Start of TEXT SHOWN

The third-party automotive sites offer more than just inventory listings. They also offer the likes of finance tutorials, dealership ratings and car reviews by both professional journalists and consumers.

Kelley Blue Book started 86 years ago as a used-car price guide for dealers.

Now, its consumer website, kbb.com, draws about13 million unique visitors every month.

It helps educate customers with expert and consumer reviews of products, says Kelley President Jared Rowe, adding that the company also does business with 3,000 dealer customers.

Nick Hummer, Cars.com’s director-local advertising solutions, says 705,000 people viewed the dealer review pages in the past three months.

Of this number, those who engaged with the site were five times more likely to contact a dealer they felt comfortable working with. With good marketing, algorithms and luck, the Internet can deliver customers to the doorstep of a dealership.

“It’s like traffic on the road,” Collins says. “You don’t want people to drive by; you want them to stop and come inside. If we are successful with our pictures and details, people will engage with our selling process.”

 In used-car sales, the vehicle is the star of the conversation, Hummer says. “People want to know its personality, history and competitors in class. After that, it is about which dealer will give them a great purchase experience.”

Lead drivers

Nearly all the customer-based web portals have reformatted their sites to help mobile customers identify both cars and car stores during the treasure hunt.

Customers hypothetically could stand on one dealer’s used-car lot looking at a ’10 Volkswagen Jetta, then pull up a website on their smartphone and identify all the dealerships within a designated radius to see comparable models are for sale.

Filan touts AutoTrader’s software tool, Trade-In Marketplace, as taking the fear out of trade-ins.

In an interactive questionnaire, customers input car-condition details of their potential trade-ins, from dings and dents to mileage and maintenance history.

End of TEXT SHOWN
Start of DATASET SECTION

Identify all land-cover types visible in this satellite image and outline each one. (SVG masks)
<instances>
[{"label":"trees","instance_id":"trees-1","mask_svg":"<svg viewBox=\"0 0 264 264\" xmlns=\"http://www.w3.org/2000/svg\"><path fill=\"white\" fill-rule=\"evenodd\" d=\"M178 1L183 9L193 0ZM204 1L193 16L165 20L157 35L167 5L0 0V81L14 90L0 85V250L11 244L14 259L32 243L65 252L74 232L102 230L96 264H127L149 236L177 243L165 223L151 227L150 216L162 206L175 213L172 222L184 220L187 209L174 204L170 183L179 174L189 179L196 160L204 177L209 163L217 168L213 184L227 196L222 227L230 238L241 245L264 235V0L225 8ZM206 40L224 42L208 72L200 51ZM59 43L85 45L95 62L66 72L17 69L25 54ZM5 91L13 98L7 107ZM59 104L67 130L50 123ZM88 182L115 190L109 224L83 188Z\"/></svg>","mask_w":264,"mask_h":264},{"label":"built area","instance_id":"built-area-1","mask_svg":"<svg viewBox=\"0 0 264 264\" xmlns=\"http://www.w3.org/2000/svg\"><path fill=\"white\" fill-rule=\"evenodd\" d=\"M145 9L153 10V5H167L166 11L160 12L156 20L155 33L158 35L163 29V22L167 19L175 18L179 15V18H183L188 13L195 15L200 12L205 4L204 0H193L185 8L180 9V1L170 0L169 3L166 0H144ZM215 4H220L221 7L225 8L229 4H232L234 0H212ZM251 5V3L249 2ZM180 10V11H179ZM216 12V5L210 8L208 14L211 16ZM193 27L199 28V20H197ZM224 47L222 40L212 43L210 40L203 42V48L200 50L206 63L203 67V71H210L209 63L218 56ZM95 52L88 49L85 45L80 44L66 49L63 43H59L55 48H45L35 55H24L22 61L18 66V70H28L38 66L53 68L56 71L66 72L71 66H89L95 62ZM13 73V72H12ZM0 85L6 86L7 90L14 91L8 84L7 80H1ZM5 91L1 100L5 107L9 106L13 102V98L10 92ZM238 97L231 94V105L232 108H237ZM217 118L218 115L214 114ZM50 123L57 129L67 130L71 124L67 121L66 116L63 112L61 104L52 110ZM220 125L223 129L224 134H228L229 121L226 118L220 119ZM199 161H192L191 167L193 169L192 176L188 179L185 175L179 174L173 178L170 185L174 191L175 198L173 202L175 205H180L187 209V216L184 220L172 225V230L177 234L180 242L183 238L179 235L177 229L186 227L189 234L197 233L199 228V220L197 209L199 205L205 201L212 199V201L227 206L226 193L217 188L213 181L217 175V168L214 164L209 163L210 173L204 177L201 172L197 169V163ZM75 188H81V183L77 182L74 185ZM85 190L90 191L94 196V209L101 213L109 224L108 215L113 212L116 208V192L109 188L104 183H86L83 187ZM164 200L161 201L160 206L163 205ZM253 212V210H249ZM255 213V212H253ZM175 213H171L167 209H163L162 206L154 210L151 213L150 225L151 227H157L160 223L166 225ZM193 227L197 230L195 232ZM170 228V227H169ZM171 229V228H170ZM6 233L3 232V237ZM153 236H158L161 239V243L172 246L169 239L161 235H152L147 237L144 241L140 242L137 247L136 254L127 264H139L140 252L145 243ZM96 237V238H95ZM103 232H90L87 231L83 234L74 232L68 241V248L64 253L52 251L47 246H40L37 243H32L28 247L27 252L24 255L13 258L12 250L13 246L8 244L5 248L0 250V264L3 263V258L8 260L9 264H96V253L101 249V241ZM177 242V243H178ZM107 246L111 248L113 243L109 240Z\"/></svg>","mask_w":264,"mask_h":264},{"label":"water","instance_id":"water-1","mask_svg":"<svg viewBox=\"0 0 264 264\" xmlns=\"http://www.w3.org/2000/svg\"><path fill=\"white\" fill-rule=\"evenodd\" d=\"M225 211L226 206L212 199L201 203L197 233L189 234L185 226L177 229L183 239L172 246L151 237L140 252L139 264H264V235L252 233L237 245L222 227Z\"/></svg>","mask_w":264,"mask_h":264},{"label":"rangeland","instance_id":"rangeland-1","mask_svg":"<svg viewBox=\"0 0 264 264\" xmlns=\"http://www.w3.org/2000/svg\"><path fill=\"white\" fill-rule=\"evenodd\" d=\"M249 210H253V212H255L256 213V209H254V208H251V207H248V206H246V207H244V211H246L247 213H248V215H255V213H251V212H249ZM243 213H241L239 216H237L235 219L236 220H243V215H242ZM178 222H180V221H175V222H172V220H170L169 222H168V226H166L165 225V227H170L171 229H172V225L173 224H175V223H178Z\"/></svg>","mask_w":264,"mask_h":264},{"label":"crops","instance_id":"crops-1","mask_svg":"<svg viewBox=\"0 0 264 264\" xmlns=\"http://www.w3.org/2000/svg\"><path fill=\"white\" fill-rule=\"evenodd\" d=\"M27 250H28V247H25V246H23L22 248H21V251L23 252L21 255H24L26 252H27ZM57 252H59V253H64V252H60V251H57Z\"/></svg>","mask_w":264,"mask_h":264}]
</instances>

End of DATASET SECTION

- **THINGS TO DO**
1. In the text about third-party automotive websites, how many people viewed the Cars.com dealer review pages in the past three months?
2. Continue the text about third-party automotive websites from its final sentence.

- **ANSWERS IN ORDER**
1. 705,000 people.

2.
Within 24 hours they have a bona fide offer they can take to participating dealerships within a few days and AutoTrader will guarantee the price.

The software program will link this lead to participating dealers who often offer a $50 gift card to test-drive a newer used car while assessing the trade-in, thus generating leads.

“We have ways to retarget you, to track you with advertising once you’ve visited our website,” says Ussery. “When we send you a gift card electronically, we are rewarding you for your potential time and interest.

“We close about 50% to 70% of the people who come into us with the card and the trade-in offer.”

Awaiting the influx

In the old days, bird-dogging for leads included rewarding people such as the hairdresser, gardener and mechanic who made referrals to the dealership used-car manager.

Today, the web portals generate leads, but the dealership uses software and salesmanship to secure the sale.

BlackBook.com, primarily a business-to-business site, enrolls 18,000 dealers to seek up-to-the-minute pricing. Having such information is considered a business advantage.  

Rick Beggs, vice president of the Atlanta-based subscription service, says its portfolio analysis is the most valuable. 

“If the dealer has 100 cars, they could have $1 million tied up in inventory,” he says. “They can get overnight price estimates on every car in stock and decide whether to increase the price or cut it loose.”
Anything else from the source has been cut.